YOU CAN'T BELIEVE EVERYTHING YOU THINK
I’m working with a client at the moment who has experienced childhood trauma. Whilst my role is not to work therapeutically with her, instead to work with her in a work-related context, it is a particularly interesting story I think you will find useful. Before we go there however, a quick reminder for you about trauma. Trauma is where an event or experience occurs that profoundly ‘shocks’ our nervous system. In doing so, our bodies have switched to fight or flight and our brains are operating primarily from their base, our earliest center of intelligence. Trauma is a deeply distressing or disturbing experience and leaves a ‘splinter’ in our memory, whereby when we think about it, the memory is still jagged unless it has been worked through in therapy. We have talked before about the difference between trauma with a capital T (sexual abuse, loss of a primary care-giver, domestic violence, emotional and physical negligence are all examples) and trauma with a lower case t (these are perception based and come from such experiences as being humiliated, hearing parents fighting, or having a friend move away). Anyway, back to the story.
Kerry and I were talking about her commitments at work. She is a successful 30 something, who juggles a family and a part time career. Her work requires her to travel interstate and sometimes that travel is a burden she seems to struggle with, more than others. We were talking about her emotions and cognitions surrounding travel and identified some interesting thought processes:
- “I don’t recover well from travelling”
- “There’s nothing for it, I’ll have to find somewhere else to work”
- “I don’t like the feelings in my body when I get tired, it feels as though I won’t recover”
- “When I travel, I get so tired it hurts”
Kerry and I started talking and together we realised that some of her beliefs, ones that she had formed to protect herself during childhood, were not up to the task of running a mid 30’s type life. Put simply, they were old beliefs that no longer fit her real life. Kerry has a stable and loving family and a stable and kind work life. Her problem stemmed from her perception of being under great(er) stress from travelling. This invoked an old belief that she wasn’t strong enough to handle her (busy) life and add a stressor (travel).

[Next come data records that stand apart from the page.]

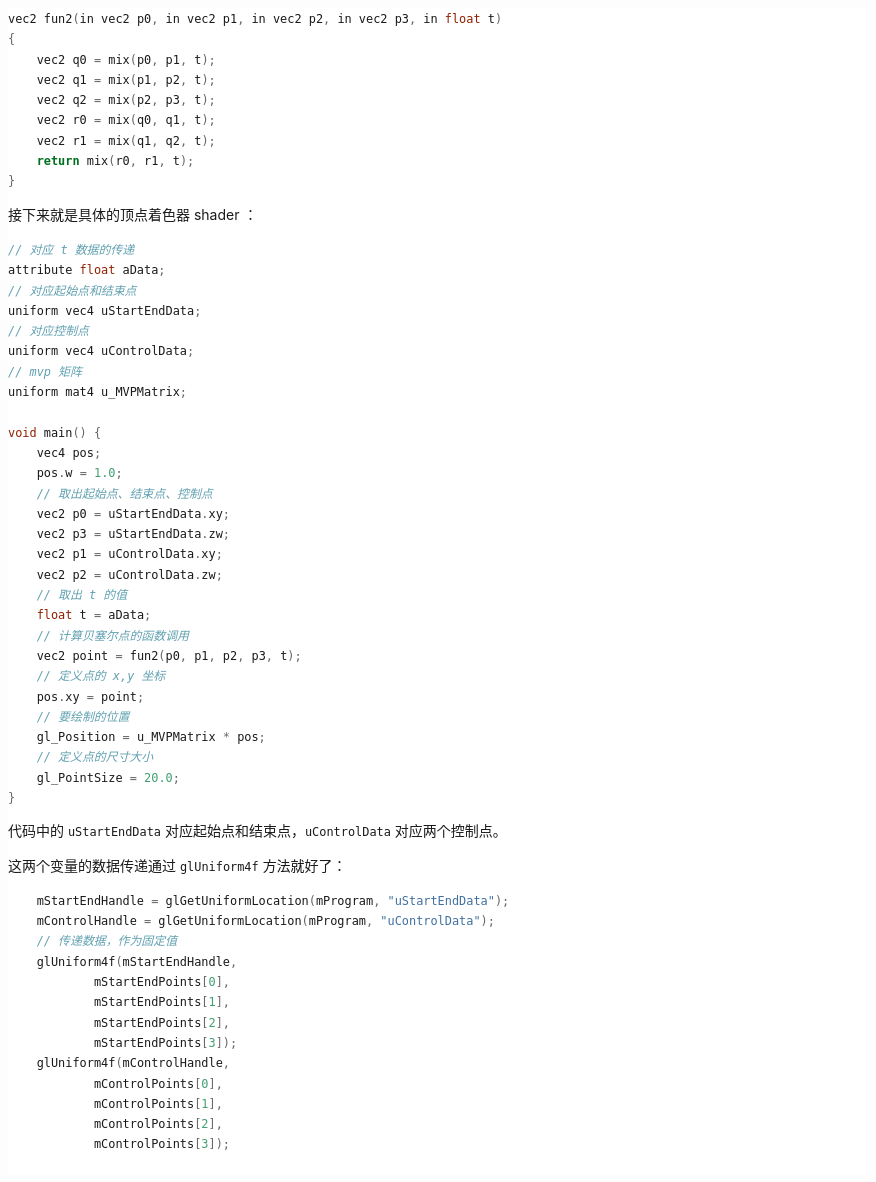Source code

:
 ```cpp
vec2 fun2(in vec2 p0, in vec2 p1, in vec2 p2, in vec2 p3, in float t)
{
    vec2 q0 = mix(p0, p1, t);
    vec2 q1 = mix(p1, p2, t);
    vec2 q2 = mix(p2, p3, t);
    vec2 r0 = mix(q0, q1, t);
    vec2 r1 = mix(q1, q2, t);
    return mix(r0, r1, t);
}
```

接下来就是具体的顶点着色器 shader ：

```cpp
// 对应 t 数据的传递
attribute float aData;
// 对应起始点和结束点
uniform vec4 uStartEndData;
// 对应控制点
uniform vec4 uControlData;
// mvp 矩阵
uniform mat4 u_MVPMatrix;

void main() {
    vec4 pos;
    pos.w = 1.0;
    // 取出起始点、结束点、控制点
    vec2 p0 = uStartEndData.xy;
    vec2 p3 = uStartEndData.zw;
    vec2 p1 = uControlData.xy;
    vec2 p2 = uControlData.zw;
    // 取出 t 的值
    float t = aData;
    // 计算贝塞尔点的函数调用
    vec2 point = fun2(p0, p1, p2, p3, t);
    // 定义点的 x,y 坐标
    pos.xy = point;
    // 要绘制的位置
    gl_Position = u_MVPMatrix * pos;
    // 定义点的尺寸大小
    gl_PointSize = 20.0;
}
```

代码中的 `uStartEndData` 对应起始点和结束点，`uControlData` 对应两个控制点。

这两个变量的数据传递通过 `glUniform4f` 方法就好了：

```cpp
    mStartEndHandle = glGetUniformLocation(mProgram, "uStartEndData");
    mControlHandle = glGetUniformLocation(mProgram, "uControlData");
    // 传递数据，作为固定值
    glUniform4f(mStartEndHandle,
            mStartEndPoints[0],
            mStartEndPoints[1],
            mStartEndPoints[2],
            mStartEndPoints[3]);
    glUniform4f(mControlHandle,
            mControlPoints[0],
            mControlPoints[1],
            mControlPoints[2],
            mControlPoints[3]);  
            
```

This was a protective belief formed when she needed it most, during a childhood were adults making good decisions for her were in scarce supply. However, it was time to retire this belief and allow 30 something Kerry (a very capable adult) to be in charge.
The first step to changing a belief is to notice it and challenge it. This is where Kerry and I started.
How do you notice any thought patterns that don’t work for you anymore?